- Work to do
From the data below, reproduce word for word every line from the one containing "genus: Sisyrinchium" through the one containing "genus: Necrosyrtes", including both.

Stored data entries:
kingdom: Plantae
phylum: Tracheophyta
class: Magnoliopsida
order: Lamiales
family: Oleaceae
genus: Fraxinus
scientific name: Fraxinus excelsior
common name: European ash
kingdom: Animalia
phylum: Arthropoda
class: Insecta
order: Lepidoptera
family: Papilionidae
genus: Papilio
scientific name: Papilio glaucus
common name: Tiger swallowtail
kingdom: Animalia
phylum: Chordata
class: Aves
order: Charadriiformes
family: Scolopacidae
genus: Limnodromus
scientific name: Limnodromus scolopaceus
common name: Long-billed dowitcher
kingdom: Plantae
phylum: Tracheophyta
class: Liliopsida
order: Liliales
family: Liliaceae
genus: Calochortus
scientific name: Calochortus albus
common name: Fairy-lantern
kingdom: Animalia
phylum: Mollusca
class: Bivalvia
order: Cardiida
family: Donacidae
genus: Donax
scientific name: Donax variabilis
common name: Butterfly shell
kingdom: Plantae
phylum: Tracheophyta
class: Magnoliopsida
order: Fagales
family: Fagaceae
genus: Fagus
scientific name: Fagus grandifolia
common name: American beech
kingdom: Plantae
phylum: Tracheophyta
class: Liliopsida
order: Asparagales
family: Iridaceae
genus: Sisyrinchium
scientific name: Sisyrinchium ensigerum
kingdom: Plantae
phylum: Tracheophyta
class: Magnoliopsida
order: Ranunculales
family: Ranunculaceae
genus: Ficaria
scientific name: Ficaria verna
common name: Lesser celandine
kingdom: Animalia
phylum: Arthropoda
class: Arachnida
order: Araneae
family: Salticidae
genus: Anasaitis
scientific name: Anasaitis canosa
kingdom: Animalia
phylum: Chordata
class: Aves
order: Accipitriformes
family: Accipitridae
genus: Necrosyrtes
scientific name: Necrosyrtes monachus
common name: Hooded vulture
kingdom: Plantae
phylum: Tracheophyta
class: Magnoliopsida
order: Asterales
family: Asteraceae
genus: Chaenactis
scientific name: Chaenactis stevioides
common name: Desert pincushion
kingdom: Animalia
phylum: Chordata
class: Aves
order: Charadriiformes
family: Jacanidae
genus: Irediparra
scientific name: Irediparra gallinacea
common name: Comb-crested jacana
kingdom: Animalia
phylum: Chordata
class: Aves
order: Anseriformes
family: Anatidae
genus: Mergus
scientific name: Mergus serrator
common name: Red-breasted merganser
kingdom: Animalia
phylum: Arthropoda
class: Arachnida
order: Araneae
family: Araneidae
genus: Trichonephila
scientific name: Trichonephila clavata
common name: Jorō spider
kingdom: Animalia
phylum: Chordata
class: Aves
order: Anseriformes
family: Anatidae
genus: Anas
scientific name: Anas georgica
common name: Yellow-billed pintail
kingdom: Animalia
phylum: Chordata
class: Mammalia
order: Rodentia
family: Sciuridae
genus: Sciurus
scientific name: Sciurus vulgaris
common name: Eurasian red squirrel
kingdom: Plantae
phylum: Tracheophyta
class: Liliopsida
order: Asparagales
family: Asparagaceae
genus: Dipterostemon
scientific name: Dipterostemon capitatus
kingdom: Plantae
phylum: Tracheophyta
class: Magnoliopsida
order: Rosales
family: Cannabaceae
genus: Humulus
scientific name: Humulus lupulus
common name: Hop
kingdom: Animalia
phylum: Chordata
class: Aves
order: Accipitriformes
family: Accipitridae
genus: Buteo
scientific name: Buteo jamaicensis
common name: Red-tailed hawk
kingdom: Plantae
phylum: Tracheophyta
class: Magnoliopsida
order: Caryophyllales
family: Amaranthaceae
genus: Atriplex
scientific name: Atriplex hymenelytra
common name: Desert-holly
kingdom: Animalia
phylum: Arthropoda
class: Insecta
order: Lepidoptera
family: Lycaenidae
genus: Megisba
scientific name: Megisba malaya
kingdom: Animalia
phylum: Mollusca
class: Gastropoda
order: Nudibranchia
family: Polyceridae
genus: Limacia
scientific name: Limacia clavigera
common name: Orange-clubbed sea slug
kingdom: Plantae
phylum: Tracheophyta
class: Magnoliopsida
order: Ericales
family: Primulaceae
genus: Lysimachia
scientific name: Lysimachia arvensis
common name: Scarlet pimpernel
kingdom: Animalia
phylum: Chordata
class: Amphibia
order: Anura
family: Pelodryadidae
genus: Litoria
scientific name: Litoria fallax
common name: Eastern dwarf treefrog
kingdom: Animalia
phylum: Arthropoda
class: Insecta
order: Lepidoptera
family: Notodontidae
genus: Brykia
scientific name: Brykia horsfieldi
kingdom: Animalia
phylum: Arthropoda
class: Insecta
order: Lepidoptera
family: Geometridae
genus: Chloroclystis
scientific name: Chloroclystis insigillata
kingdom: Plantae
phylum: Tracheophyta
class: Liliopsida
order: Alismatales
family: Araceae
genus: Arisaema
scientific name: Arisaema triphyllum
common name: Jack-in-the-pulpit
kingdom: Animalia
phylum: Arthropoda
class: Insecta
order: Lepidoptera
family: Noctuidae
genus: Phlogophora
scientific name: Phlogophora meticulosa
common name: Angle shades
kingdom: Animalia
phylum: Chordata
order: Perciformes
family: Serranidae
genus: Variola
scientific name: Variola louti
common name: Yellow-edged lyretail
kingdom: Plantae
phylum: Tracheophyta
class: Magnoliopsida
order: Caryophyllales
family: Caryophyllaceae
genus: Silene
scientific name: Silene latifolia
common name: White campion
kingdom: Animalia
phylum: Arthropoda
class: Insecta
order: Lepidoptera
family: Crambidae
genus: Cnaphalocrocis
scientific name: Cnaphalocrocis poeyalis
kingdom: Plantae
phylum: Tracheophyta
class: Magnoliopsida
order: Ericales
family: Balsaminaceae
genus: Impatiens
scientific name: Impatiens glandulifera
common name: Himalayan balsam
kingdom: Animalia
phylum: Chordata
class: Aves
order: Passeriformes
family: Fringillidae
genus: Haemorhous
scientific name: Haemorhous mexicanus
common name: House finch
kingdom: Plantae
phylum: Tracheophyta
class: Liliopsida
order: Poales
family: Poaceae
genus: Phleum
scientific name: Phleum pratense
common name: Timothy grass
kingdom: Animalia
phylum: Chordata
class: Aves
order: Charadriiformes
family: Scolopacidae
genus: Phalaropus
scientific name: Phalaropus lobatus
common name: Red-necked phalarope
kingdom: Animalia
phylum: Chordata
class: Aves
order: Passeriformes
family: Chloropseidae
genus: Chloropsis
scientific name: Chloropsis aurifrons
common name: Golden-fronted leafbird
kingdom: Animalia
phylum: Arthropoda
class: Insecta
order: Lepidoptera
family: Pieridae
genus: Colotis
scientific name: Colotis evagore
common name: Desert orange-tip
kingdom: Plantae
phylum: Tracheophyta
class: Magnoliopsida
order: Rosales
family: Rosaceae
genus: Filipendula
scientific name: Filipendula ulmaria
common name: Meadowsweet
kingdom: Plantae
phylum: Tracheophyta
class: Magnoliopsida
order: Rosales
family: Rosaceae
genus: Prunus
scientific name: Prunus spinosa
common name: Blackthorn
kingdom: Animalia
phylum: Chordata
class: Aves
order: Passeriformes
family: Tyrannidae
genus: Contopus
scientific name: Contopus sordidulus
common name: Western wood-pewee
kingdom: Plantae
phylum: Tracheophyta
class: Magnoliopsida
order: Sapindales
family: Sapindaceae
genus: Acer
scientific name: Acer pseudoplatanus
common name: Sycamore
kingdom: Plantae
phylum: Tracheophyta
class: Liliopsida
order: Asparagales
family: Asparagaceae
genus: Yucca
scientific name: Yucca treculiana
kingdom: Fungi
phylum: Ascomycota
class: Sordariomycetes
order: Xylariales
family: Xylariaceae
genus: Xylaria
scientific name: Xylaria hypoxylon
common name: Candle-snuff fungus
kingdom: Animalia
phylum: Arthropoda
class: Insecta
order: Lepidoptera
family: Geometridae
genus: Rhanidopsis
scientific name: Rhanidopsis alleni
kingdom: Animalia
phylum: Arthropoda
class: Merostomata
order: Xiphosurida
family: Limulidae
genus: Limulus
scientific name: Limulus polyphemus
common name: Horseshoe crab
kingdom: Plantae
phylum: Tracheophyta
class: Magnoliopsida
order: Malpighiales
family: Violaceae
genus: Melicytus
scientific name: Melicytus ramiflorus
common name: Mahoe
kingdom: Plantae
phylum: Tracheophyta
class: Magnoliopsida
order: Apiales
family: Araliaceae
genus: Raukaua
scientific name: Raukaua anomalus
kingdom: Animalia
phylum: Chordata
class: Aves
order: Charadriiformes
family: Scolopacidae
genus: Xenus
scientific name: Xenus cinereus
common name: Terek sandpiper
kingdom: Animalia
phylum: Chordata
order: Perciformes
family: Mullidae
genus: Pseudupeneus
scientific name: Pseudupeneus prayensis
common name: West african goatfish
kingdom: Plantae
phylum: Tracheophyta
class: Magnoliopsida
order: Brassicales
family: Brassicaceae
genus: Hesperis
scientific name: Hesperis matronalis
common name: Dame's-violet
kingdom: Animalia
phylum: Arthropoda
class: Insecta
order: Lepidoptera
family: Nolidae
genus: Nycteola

- Task output
genus: Sisyrinchium
scientific name: Sisyrinchium ensigerum
kingdom: Plantae
phylum: Tracheophyta
class: Magnoliopsida
order: Ranunculales
family: Ranunculaceae
genus: Ficaria
scientific name: Ficaria verna
common name: Lesser celandine
kingdom: Animalia
phylum: Arthropoda
class: Arachnida
order: Araneae
family: Salticidae
genus: Anasaitis
scientific name: Anasaitis canosa
kingdom: Animalia
phylum: Chordata
class: Aves
order: Accipitriformes
family: Accipitridae
genus: Necrosyrtes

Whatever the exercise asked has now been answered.